• PROBLEM TO WORK ON:
Although the records include pictures, the copy should not; write out exactly the lines from the first through the line with "Unlimited world-wide use in the desired p".

• Extracted page text data:
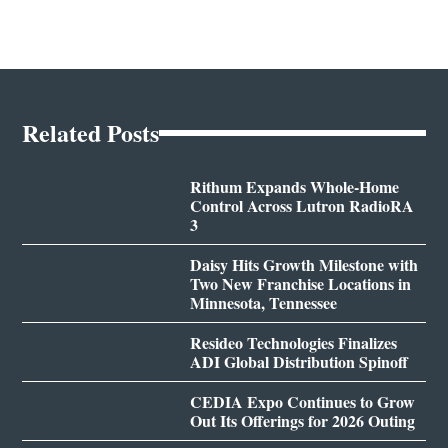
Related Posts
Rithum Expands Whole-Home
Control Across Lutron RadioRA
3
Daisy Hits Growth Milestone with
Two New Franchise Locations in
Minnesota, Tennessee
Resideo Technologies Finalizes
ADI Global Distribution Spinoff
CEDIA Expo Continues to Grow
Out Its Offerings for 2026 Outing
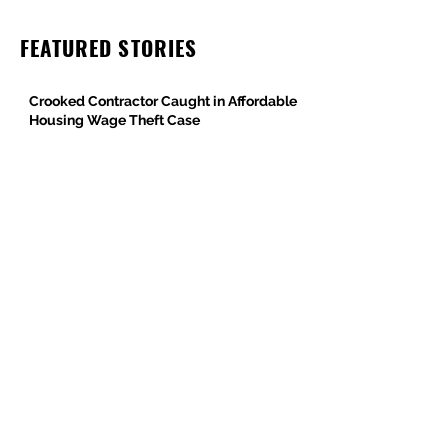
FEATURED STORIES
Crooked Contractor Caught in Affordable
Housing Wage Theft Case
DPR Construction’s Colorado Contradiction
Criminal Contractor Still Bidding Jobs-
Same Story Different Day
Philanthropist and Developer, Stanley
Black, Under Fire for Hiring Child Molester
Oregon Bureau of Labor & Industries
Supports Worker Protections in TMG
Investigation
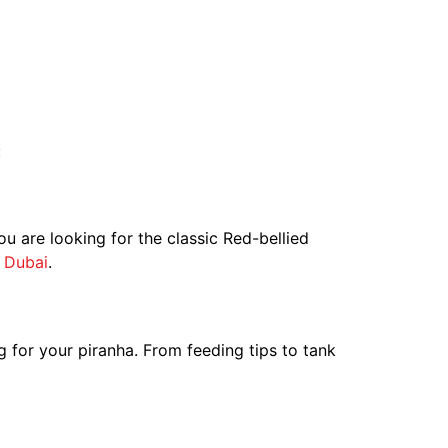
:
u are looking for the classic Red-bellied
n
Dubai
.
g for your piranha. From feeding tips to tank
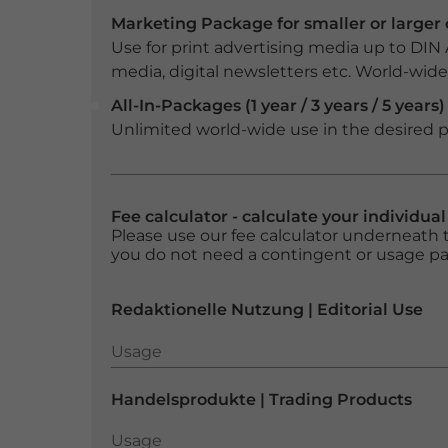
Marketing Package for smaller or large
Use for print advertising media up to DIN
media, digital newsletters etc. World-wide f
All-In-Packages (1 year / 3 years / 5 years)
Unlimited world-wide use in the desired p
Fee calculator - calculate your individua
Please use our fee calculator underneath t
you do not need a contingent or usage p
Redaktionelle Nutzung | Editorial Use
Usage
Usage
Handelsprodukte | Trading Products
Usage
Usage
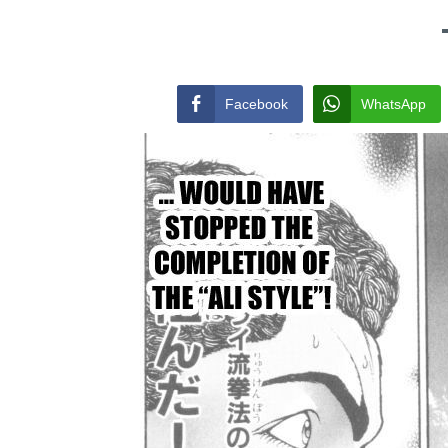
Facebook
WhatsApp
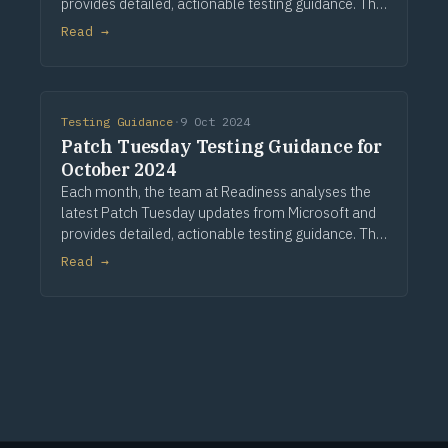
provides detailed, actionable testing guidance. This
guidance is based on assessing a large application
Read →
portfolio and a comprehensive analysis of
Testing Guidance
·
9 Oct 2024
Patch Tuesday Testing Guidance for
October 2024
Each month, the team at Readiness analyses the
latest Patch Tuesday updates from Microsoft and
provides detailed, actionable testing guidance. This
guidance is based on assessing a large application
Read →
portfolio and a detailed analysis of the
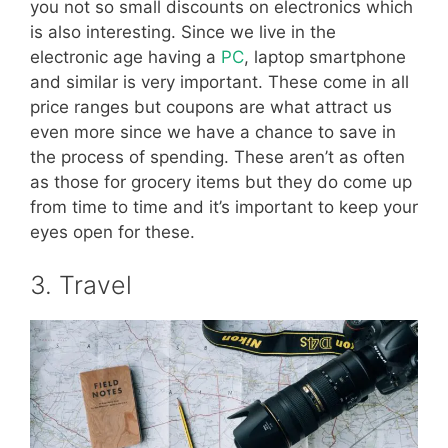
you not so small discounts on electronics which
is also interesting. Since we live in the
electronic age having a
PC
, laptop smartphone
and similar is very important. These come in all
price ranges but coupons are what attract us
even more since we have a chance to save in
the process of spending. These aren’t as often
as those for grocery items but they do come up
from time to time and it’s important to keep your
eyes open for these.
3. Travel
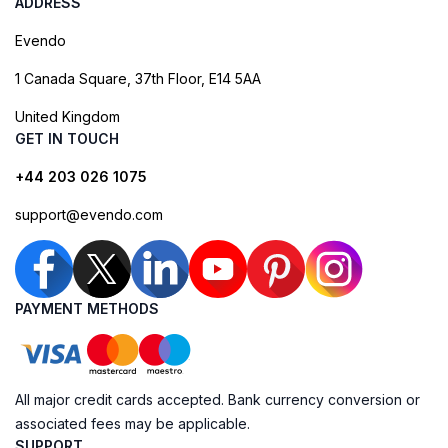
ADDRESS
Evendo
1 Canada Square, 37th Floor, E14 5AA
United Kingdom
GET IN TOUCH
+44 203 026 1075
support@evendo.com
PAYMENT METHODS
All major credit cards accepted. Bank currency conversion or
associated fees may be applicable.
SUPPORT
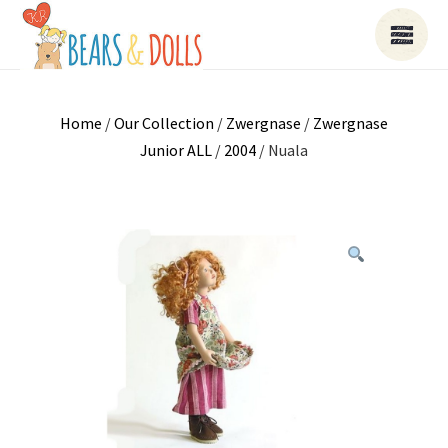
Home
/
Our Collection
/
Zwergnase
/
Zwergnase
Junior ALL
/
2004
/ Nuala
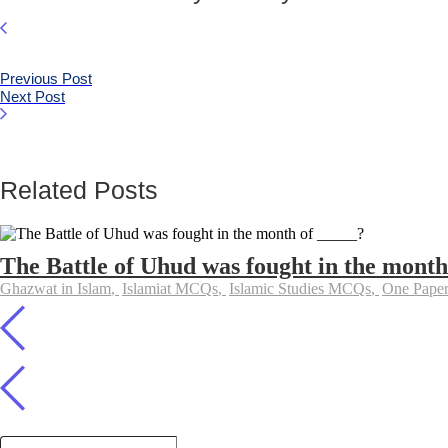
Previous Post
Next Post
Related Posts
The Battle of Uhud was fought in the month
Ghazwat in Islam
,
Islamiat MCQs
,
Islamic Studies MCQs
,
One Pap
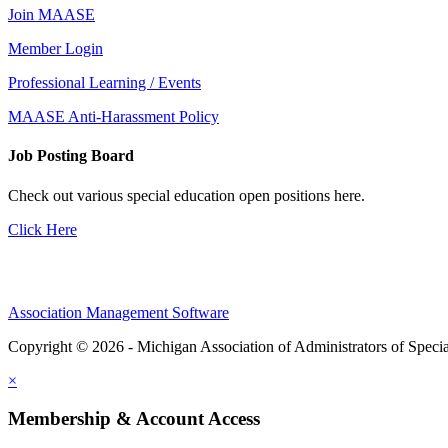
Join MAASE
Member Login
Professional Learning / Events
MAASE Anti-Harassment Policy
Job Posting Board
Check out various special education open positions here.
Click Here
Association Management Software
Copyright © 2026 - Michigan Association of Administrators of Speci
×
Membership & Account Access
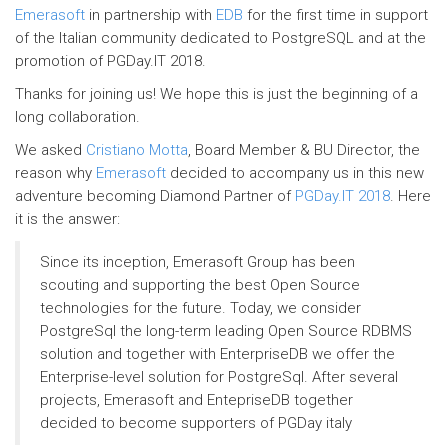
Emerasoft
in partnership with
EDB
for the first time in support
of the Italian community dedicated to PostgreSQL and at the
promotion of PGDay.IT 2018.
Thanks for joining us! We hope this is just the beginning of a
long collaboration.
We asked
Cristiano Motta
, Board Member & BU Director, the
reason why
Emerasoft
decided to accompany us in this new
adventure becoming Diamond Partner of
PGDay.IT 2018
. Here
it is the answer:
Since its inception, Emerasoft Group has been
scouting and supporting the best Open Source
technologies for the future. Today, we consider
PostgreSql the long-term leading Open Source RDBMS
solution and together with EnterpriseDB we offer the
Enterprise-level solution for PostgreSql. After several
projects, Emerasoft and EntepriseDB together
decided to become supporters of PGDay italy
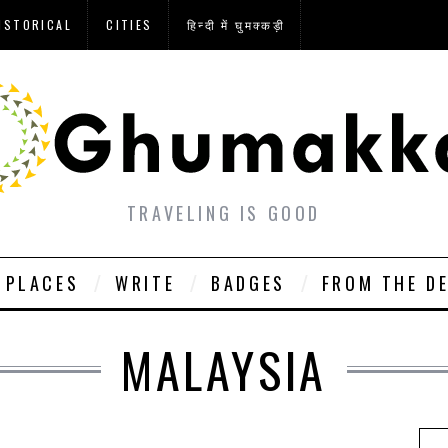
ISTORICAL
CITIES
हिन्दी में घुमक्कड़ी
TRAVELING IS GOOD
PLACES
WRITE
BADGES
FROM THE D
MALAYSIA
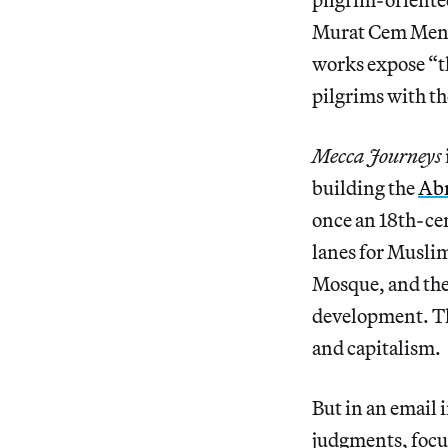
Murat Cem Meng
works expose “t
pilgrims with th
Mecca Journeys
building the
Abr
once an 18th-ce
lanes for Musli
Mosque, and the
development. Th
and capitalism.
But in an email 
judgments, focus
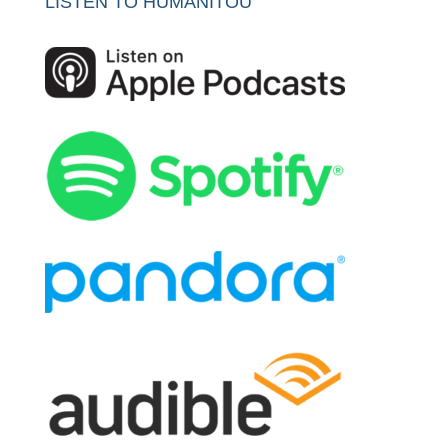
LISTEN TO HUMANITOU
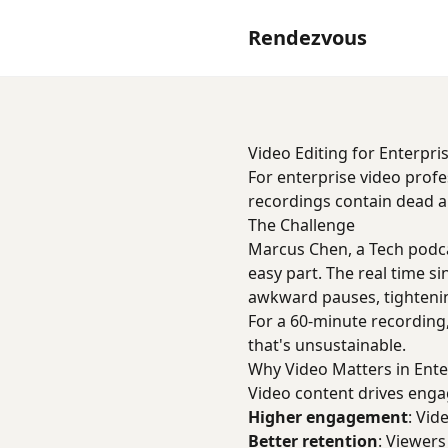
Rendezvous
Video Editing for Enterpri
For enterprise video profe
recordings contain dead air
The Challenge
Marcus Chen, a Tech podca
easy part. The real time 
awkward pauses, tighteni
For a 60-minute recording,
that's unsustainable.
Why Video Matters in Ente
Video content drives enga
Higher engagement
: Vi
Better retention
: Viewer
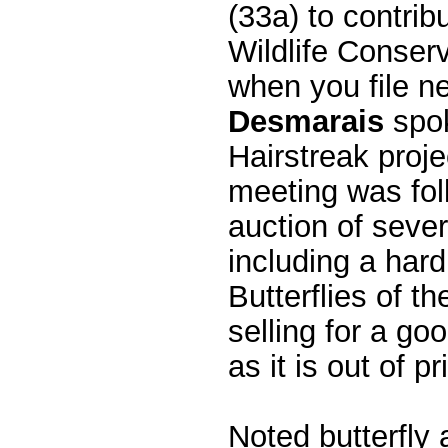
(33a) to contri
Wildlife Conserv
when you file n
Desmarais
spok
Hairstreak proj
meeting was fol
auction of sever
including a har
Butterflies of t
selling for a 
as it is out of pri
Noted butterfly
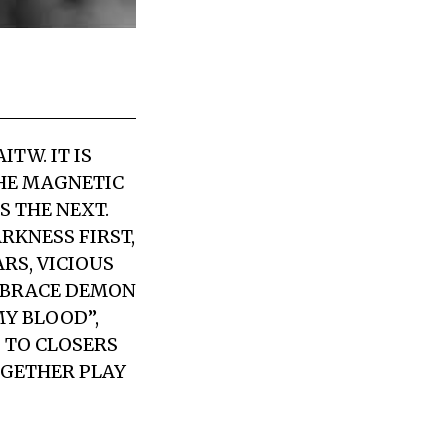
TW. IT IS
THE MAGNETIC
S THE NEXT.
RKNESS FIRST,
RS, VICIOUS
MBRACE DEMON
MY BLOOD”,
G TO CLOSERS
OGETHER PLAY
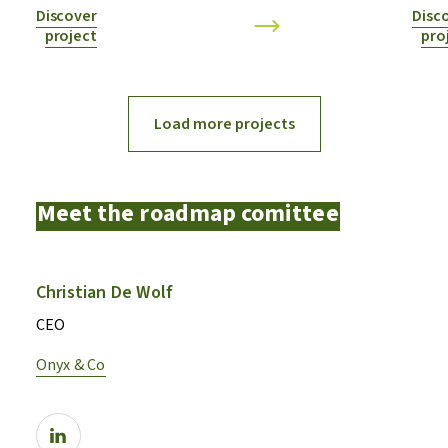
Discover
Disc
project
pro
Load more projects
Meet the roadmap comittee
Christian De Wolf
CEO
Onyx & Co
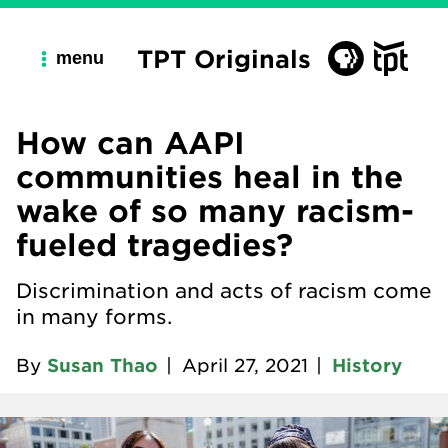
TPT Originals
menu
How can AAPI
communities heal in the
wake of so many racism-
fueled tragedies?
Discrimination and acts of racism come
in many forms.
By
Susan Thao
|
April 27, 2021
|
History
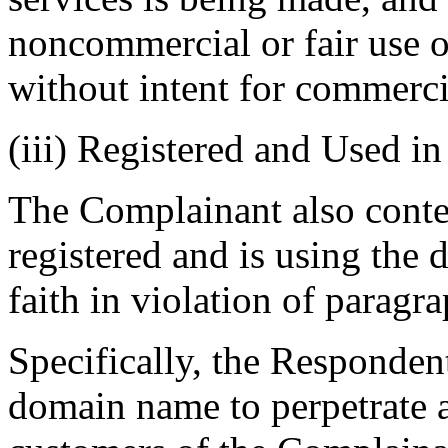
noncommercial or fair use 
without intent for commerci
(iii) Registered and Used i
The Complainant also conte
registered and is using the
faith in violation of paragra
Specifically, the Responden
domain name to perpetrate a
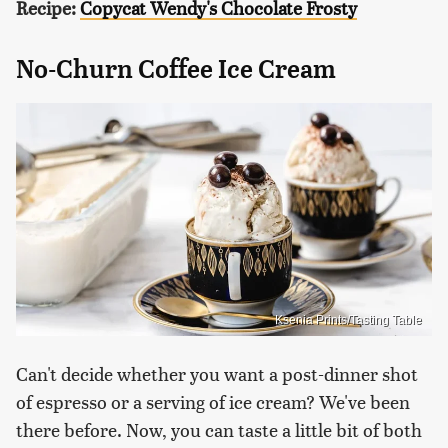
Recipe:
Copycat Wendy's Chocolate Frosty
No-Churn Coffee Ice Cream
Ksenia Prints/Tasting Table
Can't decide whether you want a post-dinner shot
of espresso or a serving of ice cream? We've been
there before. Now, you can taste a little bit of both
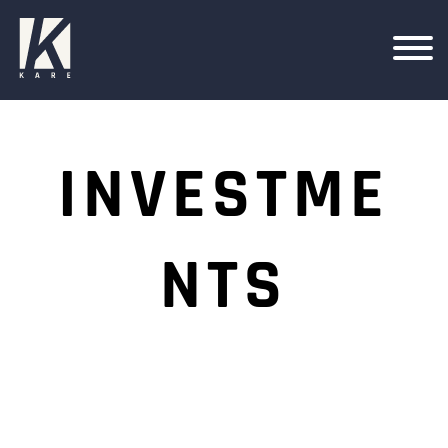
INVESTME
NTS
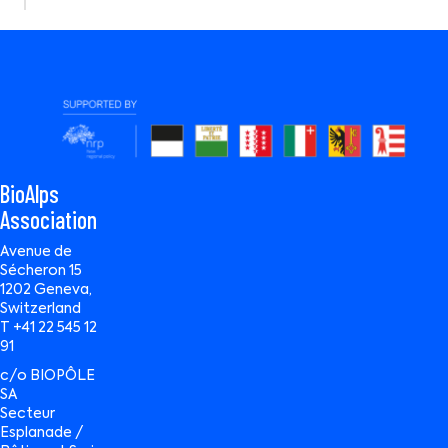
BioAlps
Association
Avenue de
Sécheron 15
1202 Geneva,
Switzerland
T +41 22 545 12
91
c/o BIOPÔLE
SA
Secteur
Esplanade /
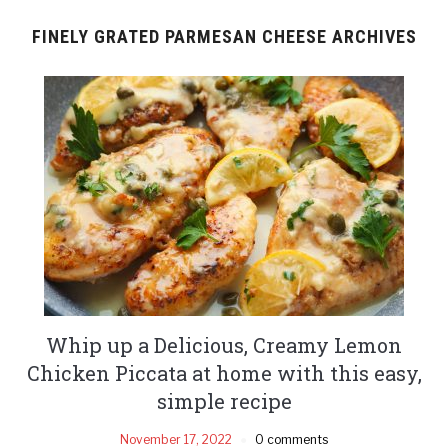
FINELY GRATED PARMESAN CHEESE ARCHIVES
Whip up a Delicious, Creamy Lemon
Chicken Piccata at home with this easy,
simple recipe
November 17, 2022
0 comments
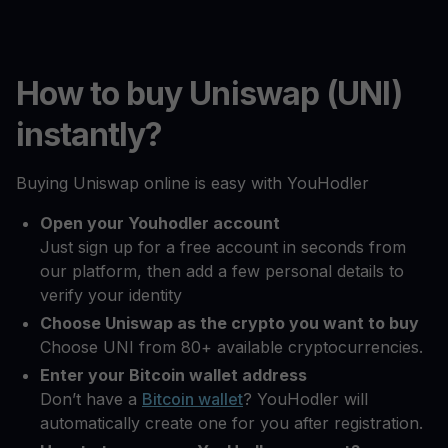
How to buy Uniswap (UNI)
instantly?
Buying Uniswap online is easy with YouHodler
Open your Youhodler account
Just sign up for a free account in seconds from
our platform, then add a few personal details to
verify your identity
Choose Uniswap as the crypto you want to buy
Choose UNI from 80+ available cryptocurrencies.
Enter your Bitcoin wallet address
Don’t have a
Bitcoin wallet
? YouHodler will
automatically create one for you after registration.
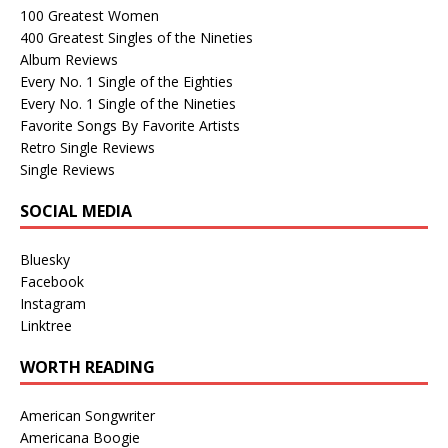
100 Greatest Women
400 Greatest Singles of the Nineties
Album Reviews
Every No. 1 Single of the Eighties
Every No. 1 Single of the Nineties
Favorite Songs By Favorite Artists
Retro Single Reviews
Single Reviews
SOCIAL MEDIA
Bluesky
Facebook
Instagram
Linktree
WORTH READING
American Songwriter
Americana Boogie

• RESPONSE AREA:
Related Posts
Rithum Expands Whole-Home
Control Across Lutron RadioRA
3
Daisy Hits Growth Milestone with
Two New Franchise Locations in
Minnesota, Tennessee
Resideo Technologies Finalizes
ADI Global Distribution Spinoff
CEDIA Expo Continues to Grow
Out Its Offerings for 2026 Outing
FEATURED STORIES
Crooked Contractor Caught in Affordable
Housing Wage Theft Case
DPR Construction’s Colorado Contradiction
Criminal Contractor Still Bidding Jobs-
Same Story Different Day
Philanthropist and Developer, Stanley
Black, Under Fire for Hiring Child Molester
Oregon Bureau of Labor & Industries
Supports Worker Protections in TMG
Investigation
:
u are looking for the classic Red-bellied
n
Dubai
.
g for your piranha. From feeding tips to tank
Marketing Package for smaller or large
Use for print advertising media up to DIN
media, digital newsletters etc. World-wide f
All-In-Packages (1 year / 3 years / 5 years)
Unlimited world-wide use in the desired p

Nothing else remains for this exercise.